--- Extract provided ---
--- START ---
As someone that has pretty powerful desktop that I've been using with local open weight models, people are far exaggerating the quality of them. Some of them are now useful. They don't compare yet to the online models of ChatGPT, Claude, Gemini, etc. They are still about 18 months behind. I have accomplished useful work with them, like image classification on Gemma4, but they are much much slower, much much more expensive and they don't scale at all.
A $10,000 RTX 6000 Blackwell card will pay for 500 months of Claude or Codex, which is 40 years worth of compute. Obviously they are going to raise their prices, my prediction being to $200-500/month, but that still makes them at least years of compute and they scale very well with more traffic. Single GPUs do not, they are pegged at 100% and good luck getting it to answer multiple queries at the same time.
I know open models have gotten quite good in many tasks such as coding or composition, but are there any that can access the internet and retrieve data like ChatGPT, Claude, etc can?
I do have to admit I have recently begun wishing I could pay five dollars a month for a "just answer the fucking question" plan that would give me results without the guardrails and without the constant simpering and ego-stroking. I keep finding myself going a quick evaluation of "is it faster for me to skim search results myself or to construct an elaborate narrative to make an AI give me a real answer".
That's why I like qwen3.6 27B, it has 0 ego, it knows that it doesn't have complete world knowledge, so when it sees a web_search tool it searches all the time. Even qwen3.5 9B is mostly search-eager (but given the size, it's weaker on reasoning on the results if that's needed). I use a stock pi harness with only web_search and web_fetch (cleans up the html to only keep text) tools defined.
I have given up on making Opus actually retrieve online information for me. At this point I only query it side by side with qwen to laugh at how it didn't even attempt to search properly, and how a small local model is beating it every time. Gemini is very fast for searching, but somehow miss-sources all the time.
--- END ---
--- Information shown ---
--- START ---
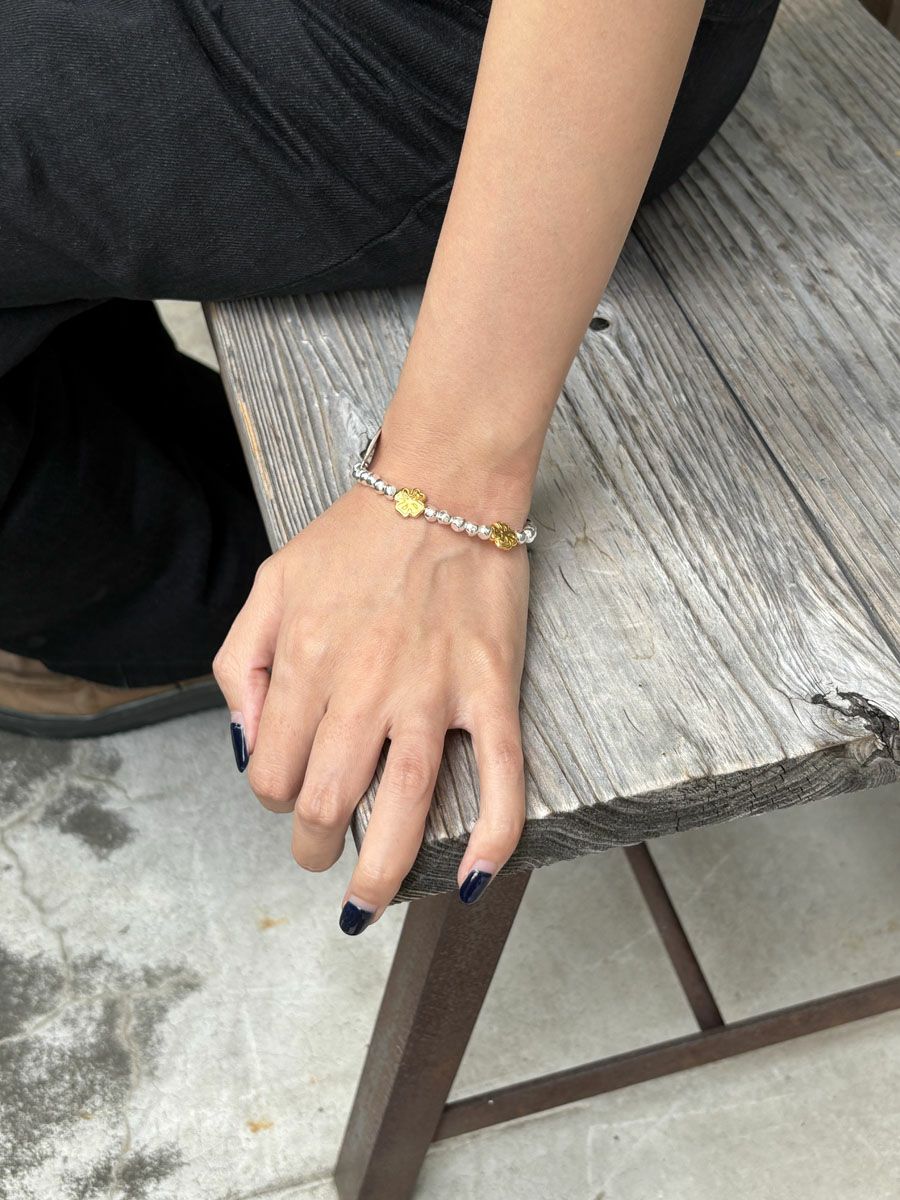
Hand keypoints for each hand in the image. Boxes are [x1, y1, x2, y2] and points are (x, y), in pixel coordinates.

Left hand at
--- END ---
--- What you will do ---
• A. Repeat the stretch from "I do have to" through "text) tools defined." in the comments on local models, word for word.
• B. Answer these from the comments on local models:
(i) What price is given for an RTX 6000 Blackwell card?
(ii) On which model was image classification accomplished?
(iii) Which two tools are defined in the stock pi harness?

--- Task-by-task solutions ---
• A.
I do have to admit I have recently begun wishing I could pay five dollars a month for a "just answer the fucking question" plan that would give me results without the guardrails and without the constant simpering and ego-stroking. I keep finding myself going a quick evaluation of "is it faster for me to skim search results myself or to construct an elaborate narrative to make an AI give me a real answer".
That's why I like qwen3.6 27B, it has 0 ego, it knows that it doesn't have complete world knowledge, so when it sees a web_search tool it searches all the time. Even qwen3.5 9B is mostly search-eager (but given the size, it's weaker on reasoning on the results if that's needed). I use a stock pi harness with only web_search and web_fetch (cleans up the html to only keep text) tools defined.

• B.
(i) $10,000
(ii) Gemma4
(iii) web_search and web_fetch